| Try it |
Copy each line in the data that includes the word "leviers".

(Transcribed page contents)
■ ■ ■ ■ ■

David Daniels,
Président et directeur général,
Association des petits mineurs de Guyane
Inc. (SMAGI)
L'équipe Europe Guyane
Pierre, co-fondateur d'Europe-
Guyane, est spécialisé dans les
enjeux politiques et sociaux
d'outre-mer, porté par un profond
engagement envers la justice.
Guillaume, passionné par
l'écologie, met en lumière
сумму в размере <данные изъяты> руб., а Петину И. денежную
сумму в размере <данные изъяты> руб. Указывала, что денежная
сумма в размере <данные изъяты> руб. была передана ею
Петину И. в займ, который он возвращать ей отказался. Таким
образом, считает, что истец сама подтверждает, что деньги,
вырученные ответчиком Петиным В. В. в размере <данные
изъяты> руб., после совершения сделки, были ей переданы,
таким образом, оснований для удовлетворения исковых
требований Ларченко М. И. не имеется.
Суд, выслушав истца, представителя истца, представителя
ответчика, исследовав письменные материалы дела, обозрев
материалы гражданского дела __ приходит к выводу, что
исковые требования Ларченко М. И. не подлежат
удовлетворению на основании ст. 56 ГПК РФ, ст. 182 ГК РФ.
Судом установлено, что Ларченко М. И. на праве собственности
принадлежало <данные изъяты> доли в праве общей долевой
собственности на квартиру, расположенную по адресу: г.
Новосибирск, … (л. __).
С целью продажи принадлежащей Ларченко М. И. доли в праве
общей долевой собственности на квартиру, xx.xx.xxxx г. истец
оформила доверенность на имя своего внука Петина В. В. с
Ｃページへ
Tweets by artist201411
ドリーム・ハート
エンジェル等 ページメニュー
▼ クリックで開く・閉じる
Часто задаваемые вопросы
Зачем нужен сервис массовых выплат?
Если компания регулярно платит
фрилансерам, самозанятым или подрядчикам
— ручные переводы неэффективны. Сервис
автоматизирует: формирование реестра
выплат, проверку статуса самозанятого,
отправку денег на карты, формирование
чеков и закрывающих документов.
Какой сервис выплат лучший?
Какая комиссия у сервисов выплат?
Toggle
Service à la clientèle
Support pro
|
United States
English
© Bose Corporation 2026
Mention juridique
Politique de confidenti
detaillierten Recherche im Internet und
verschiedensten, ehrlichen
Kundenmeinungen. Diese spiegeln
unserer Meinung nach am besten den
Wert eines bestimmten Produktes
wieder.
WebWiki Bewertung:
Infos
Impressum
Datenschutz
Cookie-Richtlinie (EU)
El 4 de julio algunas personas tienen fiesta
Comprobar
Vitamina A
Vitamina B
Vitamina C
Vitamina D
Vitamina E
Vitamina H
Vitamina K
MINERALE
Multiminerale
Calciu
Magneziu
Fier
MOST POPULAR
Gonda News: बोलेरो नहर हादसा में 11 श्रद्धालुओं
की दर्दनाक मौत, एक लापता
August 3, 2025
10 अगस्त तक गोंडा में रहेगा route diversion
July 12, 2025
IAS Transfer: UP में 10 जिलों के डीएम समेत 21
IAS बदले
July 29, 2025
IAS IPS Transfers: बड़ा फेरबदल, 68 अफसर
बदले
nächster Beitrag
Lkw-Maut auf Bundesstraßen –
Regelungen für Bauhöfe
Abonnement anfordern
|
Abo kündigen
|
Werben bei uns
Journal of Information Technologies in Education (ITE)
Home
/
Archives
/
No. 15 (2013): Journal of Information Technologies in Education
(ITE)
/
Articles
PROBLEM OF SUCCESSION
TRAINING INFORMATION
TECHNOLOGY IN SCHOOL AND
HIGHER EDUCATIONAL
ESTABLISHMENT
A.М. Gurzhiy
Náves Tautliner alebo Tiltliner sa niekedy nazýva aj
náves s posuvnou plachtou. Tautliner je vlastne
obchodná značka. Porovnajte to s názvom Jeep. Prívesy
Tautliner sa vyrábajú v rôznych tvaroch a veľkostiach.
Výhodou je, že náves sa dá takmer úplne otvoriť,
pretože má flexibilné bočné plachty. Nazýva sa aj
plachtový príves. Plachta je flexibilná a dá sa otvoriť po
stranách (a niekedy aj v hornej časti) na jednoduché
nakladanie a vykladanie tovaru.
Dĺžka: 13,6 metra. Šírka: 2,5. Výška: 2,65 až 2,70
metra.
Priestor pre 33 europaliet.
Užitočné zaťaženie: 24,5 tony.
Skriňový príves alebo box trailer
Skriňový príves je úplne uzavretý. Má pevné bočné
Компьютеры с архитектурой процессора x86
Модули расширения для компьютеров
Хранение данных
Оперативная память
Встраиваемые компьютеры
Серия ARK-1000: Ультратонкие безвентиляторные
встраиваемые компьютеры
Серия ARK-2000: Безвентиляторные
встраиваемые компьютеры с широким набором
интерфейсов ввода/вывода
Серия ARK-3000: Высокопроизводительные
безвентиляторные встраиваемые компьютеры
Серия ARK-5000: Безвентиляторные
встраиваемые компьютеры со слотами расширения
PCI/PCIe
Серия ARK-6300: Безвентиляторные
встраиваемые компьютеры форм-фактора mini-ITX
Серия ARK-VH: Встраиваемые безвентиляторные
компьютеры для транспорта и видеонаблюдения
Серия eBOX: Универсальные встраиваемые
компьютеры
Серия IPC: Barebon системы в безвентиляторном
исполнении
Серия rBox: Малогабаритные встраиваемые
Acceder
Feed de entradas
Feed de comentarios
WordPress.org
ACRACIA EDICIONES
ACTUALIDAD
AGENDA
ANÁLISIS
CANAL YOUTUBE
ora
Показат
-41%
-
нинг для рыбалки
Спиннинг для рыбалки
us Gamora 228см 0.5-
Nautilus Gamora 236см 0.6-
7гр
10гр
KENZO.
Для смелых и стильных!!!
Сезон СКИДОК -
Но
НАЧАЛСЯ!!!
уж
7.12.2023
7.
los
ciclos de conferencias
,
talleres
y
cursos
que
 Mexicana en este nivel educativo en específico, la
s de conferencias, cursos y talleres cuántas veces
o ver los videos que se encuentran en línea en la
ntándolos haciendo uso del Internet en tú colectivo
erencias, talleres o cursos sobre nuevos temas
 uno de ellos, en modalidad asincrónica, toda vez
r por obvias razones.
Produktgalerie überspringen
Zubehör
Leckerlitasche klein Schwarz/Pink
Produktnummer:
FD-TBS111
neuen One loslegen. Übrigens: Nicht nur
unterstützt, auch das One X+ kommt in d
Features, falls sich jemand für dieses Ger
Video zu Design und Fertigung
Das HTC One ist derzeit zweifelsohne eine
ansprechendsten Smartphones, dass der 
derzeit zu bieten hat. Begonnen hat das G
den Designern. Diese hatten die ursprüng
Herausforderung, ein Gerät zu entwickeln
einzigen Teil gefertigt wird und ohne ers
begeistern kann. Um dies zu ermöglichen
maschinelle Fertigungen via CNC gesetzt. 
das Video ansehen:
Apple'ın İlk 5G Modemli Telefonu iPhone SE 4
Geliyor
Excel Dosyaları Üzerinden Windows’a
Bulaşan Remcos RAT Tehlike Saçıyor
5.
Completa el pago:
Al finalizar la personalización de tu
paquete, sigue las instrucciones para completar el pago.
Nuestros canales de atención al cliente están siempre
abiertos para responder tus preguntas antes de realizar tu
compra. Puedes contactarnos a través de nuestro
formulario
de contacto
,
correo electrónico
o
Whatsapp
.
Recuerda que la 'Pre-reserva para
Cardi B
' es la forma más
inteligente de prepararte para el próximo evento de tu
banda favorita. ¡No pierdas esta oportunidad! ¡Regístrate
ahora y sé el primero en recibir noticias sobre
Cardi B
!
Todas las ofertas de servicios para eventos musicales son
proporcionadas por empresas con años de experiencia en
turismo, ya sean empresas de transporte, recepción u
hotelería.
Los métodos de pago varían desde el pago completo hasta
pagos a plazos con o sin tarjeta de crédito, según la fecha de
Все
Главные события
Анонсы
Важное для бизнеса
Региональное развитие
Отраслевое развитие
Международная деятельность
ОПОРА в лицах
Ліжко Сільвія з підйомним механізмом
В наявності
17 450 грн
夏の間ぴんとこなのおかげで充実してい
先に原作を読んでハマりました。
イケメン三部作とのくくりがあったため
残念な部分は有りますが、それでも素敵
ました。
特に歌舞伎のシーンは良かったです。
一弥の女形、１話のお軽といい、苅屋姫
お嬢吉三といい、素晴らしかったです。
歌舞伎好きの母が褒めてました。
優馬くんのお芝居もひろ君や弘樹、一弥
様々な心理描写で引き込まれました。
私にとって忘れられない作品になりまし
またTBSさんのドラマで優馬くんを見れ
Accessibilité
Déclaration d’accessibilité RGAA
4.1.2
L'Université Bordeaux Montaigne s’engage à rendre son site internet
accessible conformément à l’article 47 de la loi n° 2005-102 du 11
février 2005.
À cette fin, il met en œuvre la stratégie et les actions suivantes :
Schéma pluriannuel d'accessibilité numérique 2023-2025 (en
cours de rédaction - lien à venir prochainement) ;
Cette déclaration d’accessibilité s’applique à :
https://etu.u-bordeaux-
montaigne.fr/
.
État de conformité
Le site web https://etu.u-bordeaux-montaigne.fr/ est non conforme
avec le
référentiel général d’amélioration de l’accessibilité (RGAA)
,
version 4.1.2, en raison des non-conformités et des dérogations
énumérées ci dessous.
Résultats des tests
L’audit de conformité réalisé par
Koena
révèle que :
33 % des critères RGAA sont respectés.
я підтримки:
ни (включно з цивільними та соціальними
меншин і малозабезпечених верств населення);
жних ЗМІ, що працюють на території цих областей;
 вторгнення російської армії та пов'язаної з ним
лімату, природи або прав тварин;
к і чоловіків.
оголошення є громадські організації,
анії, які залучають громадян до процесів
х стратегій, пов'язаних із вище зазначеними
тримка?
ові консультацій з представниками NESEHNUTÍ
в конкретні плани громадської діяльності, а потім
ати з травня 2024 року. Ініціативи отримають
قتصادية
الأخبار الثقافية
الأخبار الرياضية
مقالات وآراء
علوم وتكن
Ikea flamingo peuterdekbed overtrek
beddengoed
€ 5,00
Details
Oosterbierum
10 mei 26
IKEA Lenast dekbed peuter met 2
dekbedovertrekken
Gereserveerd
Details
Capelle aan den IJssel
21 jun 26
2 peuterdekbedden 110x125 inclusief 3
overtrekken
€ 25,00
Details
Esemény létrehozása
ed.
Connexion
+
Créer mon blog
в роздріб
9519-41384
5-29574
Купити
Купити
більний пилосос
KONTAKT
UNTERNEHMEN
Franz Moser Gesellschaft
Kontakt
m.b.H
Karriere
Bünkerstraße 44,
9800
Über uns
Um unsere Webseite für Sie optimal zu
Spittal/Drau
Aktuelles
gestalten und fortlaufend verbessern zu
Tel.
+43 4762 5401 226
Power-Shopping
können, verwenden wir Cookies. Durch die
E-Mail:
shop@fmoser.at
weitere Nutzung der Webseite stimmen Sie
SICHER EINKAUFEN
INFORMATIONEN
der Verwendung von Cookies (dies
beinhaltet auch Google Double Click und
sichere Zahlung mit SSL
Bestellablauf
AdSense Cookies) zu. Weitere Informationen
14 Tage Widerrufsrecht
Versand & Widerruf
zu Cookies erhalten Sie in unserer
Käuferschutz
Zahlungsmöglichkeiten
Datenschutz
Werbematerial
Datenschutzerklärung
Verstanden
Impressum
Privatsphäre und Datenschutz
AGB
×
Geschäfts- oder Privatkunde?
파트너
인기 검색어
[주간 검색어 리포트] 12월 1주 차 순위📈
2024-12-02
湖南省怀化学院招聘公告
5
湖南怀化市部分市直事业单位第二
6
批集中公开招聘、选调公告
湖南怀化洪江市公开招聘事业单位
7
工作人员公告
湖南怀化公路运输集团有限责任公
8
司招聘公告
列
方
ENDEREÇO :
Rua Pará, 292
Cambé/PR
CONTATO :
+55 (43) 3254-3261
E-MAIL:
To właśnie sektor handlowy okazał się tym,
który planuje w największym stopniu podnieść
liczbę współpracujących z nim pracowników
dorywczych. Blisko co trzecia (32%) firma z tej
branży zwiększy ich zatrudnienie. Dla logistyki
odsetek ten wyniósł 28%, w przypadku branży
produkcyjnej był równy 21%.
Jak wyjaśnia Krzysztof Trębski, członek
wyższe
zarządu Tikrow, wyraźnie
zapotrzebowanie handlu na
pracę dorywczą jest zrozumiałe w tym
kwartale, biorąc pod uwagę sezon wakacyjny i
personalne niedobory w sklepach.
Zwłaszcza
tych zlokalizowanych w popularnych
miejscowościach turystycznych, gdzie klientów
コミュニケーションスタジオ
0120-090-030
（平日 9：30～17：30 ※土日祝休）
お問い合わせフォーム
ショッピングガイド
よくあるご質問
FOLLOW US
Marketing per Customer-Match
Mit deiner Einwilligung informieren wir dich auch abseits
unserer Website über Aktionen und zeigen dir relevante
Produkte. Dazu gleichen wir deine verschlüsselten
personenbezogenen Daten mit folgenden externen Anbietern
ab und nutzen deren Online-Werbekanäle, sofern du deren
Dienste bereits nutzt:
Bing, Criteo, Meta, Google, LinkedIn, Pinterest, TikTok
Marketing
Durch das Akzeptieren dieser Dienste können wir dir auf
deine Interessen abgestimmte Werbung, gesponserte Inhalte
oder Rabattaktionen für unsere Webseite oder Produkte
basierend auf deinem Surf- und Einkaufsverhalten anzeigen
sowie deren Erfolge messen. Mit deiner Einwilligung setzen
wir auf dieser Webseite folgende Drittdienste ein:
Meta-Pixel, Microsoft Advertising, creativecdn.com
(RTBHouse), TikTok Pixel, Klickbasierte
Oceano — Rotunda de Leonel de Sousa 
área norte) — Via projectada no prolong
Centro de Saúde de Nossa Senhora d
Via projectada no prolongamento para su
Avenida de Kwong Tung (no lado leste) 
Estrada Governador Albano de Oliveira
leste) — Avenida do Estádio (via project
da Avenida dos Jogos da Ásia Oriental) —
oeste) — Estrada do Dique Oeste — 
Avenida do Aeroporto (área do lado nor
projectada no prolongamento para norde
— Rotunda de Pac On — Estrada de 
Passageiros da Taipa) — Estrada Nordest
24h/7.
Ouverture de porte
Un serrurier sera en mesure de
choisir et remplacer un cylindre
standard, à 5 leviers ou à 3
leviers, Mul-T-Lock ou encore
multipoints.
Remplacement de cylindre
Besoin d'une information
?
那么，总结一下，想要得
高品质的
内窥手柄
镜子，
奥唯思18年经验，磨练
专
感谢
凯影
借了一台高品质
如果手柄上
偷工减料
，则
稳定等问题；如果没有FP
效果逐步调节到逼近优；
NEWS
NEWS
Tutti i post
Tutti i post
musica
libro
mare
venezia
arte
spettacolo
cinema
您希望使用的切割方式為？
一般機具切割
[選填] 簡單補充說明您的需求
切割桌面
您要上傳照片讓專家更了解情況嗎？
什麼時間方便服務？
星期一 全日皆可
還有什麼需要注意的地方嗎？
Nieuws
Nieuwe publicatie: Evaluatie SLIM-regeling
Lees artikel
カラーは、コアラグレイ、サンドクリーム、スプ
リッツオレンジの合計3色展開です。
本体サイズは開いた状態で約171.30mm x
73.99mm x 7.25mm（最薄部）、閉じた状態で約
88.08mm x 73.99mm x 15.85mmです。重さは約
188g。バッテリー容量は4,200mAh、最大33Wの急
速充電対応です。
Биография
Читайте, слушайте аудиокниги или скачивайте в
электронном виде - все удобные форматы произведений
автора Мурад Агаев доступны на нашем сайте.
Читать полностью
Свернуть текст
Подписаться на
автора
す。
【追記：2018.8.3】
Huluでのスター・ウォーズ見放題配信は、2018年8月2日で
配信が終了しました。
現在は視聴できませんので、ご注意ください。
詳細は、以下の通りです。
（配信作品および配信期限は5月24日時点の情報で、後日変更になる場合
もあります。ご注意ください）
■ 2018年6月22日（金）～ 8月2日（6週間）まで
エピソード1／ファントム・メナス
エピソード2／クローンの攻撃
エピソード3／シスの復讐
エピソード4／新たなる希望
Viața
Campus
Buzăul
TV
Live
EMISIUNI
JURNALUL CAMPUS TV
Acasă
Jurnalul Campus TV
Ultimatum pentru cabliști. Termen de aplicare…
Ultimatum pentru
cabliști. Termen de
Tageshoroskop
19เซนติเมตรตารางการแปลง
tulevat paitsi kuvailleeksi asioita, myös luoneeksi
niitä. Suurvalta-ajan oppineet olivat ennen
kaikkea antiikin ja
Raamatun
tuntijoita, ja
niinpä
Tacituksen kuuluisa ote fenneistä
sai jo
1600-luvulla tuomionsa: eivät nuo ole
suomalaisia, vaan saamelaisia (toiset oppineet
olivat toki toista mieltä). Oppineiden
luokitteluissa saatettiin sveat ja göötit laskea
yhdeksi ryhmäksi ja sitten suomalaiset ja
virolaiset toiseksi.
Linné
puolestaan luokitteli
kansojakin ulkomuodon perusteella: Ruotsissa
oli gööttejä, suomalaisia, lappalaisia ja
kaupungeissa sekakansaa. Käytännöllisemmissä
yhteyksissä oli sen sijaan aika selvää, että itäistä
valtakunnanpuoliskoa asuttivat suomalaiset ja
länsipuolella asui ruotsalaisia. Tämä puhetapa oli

■ ■ ■ ■ ■

| Worked solution |
standard, à 5 leviers ou à 3
leviers, Mul-T-Lock ou encore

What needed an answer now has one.